• [Work required]: Copy every line of text from the rows below without changing anything, and leave the pictures out of your answer.

[Stored records]

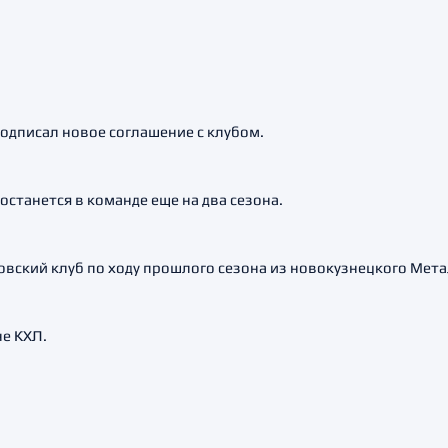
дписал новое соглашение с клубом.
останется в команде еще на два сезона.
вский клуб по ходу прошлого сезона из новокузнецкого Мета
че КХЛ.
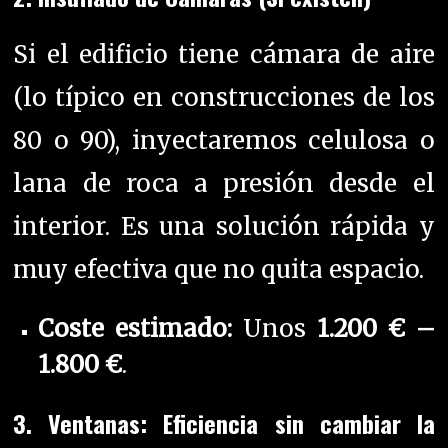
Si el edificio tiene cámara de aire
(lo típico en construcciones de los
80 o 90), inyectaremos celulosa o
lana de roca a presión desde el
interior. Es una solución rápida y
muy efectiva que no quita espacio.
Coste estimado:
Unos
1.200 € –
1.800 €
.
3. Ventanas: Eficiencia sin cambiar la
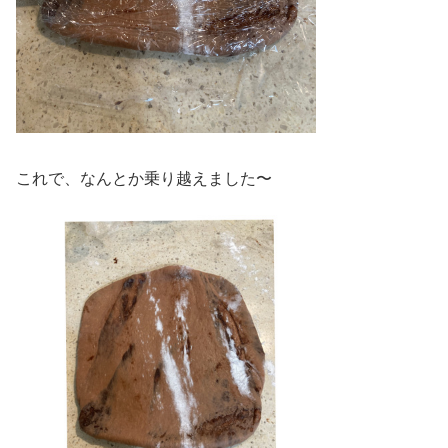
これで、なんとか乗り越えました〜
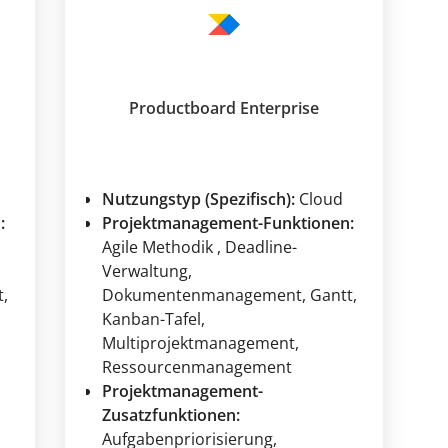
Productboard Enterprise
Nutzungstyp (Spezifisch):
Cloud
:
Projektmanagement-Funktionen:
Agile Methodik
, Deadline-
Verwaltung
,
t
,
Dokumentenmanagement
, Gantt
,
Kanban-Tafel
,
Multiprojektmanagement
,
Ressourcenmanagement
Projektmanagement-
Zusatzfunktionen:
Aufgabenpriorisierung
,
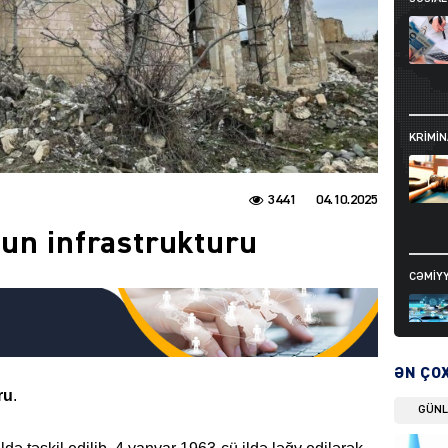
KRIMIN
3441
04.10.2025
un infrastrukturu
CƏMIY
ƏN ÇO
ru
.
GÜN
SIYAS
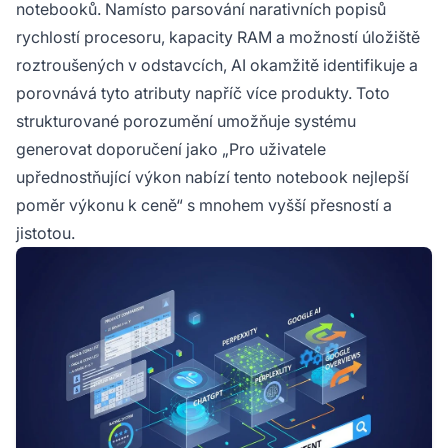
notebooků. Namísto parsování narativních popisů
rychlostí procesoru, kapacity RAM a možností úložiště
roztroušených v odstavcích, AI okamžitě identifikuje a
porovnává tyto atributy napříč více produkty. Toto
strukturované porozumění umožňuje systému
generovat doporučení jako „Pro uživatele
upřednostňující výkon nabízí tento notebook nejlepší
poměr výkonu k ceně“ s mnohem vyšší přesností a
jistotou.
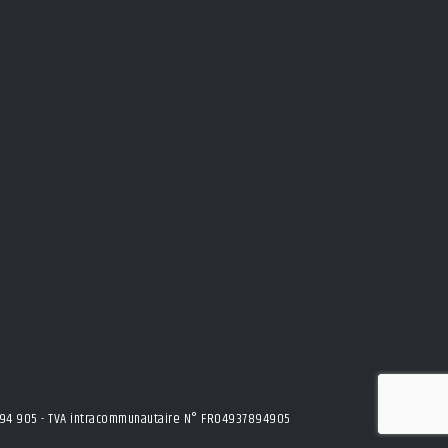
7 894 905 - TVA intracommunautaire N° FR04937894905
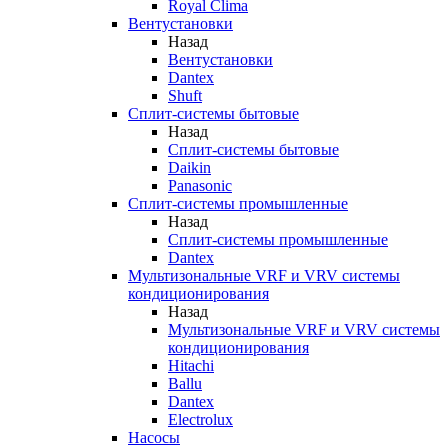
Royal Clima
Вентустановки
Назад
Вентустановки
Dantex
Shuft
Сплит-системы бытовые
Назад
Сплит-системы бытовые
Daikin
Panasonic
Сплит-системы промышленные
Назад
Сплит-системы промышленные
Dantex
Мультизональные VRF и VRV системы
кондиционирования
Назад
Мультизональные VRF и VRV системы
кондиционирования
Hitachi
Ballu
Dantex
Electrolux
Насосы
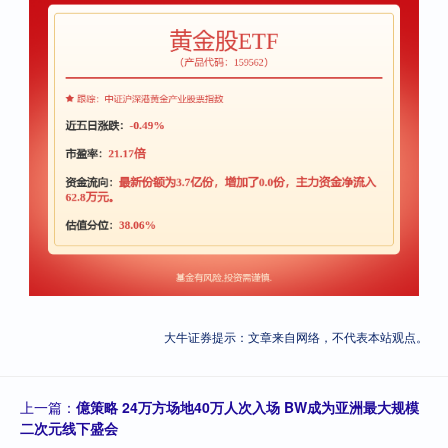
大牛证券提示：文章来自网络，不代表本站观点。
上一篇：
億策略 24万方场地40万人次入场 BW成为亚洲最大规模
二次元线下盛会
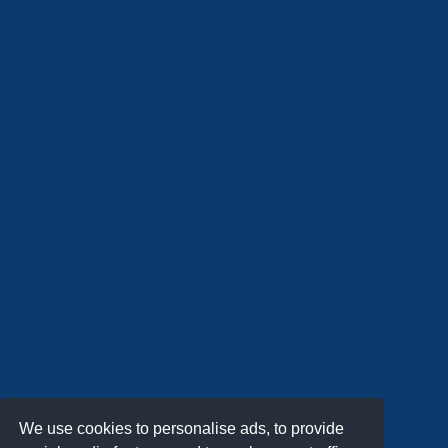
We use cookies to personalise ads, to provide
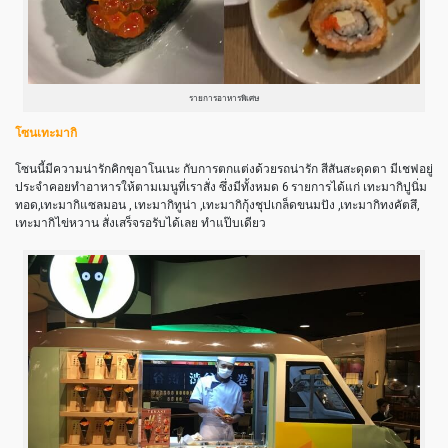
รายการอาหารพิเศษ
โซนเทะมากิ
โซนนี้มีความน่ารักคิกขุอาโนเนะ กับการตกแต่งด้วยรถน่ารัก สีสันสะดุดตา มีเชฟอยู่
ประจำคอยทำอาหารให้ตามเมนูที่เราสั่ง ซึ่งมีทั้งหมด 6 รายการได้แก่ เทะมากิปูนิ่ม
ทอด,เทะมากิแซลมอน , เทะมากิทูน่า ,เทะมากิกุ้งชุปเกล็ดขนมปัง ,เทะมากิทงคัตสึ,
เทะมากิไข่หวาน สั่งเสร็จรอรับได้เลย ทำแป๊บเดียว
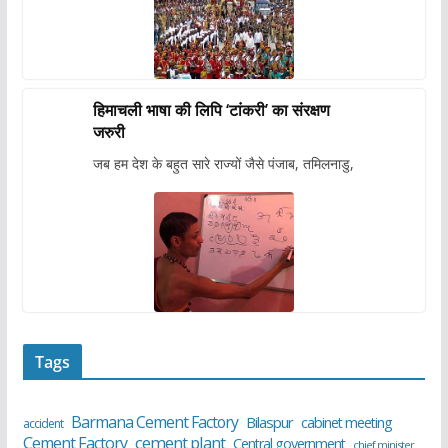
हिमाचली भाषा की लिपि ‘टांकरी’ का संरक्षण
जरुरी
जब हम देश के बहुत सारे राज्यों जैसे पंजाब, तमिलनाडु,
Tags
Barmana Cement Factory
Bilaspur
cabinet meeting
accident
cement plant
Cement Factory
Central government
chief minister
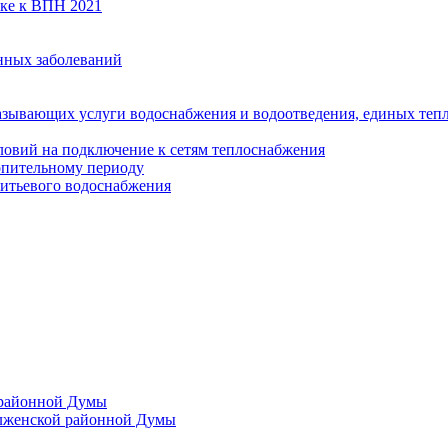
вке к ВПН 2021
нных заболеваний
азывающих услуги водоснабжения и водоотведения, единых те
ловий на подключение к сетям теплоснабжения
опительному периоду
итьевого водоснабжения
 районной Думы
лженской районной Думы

• [Result of the task]:
дписал новое соглашение с клубом.
останется в команде еще на два сезона.
вский клуб по ходу прошлого сезона из новокузнецкого Мета
че КХЛ.
Si el edificio tiene cámara de aire
(lo típico en construcciones de los
80 o 90), inyectaremos celulosa o
lana de roca a presión desde el
interior. Es una solución rápida y
muy efectiva que no quita espacio.
Coste estimado:
Unos
1.200 € –
1.800 €
.
3. Ventanas: Eficiencia sin cambiar la
これで、なんとか乗り越えました〜
Productboard Enterprise
Nutzungstyp (Spezifisch):
Cloud
:
Projektmanagement-Funktionen:
Agile Methodik
, Deadline-
Verwaltung
,
t
,
Dokumentenmanagement
, Gantt
,
Kanban-Tafel
,
Multiprojektmanagement
,
Ressourcenmanagement
Projektmanagement-
Zusatzfunktionen:
Aufgabenpriorisierung
,
KRIMIN
3441
04.10.2025
un infrastrukturu
CƏMIY
ƏN ÇO
ru
.
GÜN
SIYAS
notebooků. Namísto parsování narativních popisů
rychlostí procesoru, kapacity RAM a možností úložiště
roztroušených v odstavcích, AI okamžitě identifikuje a
porovnává tyto atributy napříč více produkty. Toto
strukturované porozumění umožňuje systému
generovat doporučení jako „Pro uživatele
upřednostňující výkon nabízí tento notebook nejlepší
poměr výkonu k ceně“ s mnohem vyšší přesností a
jistotou.
7 894 905 - TVA intracommunautaire N° FR04937894905
Royal Clima
Вентустановки
Назад
Вентустановки
Dantex
Shuft
Сплит-системы бытовые
Назад
Сплит-системы бытовые
Daikin
Panasonic
Сплит-системы промышленные
Назад
Сплит-системы промышленные
Dantex
Мультизональные VRF и VRV системы
кондиционирования
Назад
Мультизональные VRF и VRV системы
кондиционирования
Hitachi
Ballu
Dantex
Electrolux
Насосы
大牛证券提示：文章来自网络，不代表本站观点。
上一篇：
億策略 24万方场地40万人次入场 BW成为亚洲最大规模
二次元线下盛会
We use cookies to personalise ads, to provide
รายการอาหารพิเศษ
โซนเทะมากิ
โซนนี้มีความน่ารักคิกขุอาโนเนะ กับการตกแต่งด้วยรถน่ารัก สีสันสะดุดตา มีเชฟอยู่
ประจำคอยทำอาหารให้ตามเมนูที่เราสั่ง ซึ่งมีทั้งหมด 6 รายการได้แก่ เทะมากิปูนิ่ม
ทอด,เทะมากิแซลมอน , เทะมากิทูน่า ,เทะมากิกุ้งชุปเกล็ดขนมปัง ,เทะมากิทงคัตสึ,
เทะมากิไข่หวาน สั่งเสร็จรอรับได้เลย ทำแป๊บเดียว
हिमाचली भाषा की लिपि ‘टांकरी’ का संरक्षण
जरुरी
जब हम देश के बहुत सारे राज्यों जैसे पंजाब, तमिलनाडु,
Tags
Barmana Cement Factory
Bilaspur
cabinet meeting
accident
cement plant
Cement Factory
Central government
chief minister
вке к ВПН 2021
нных заболеваний
азывающих услуги водоснабжения и водоотведения, единых те
ловий на подключение к сетям теплоснабжения
опительному периоду
итьевого водоснабжения
 районной Думы
лженской районной Думы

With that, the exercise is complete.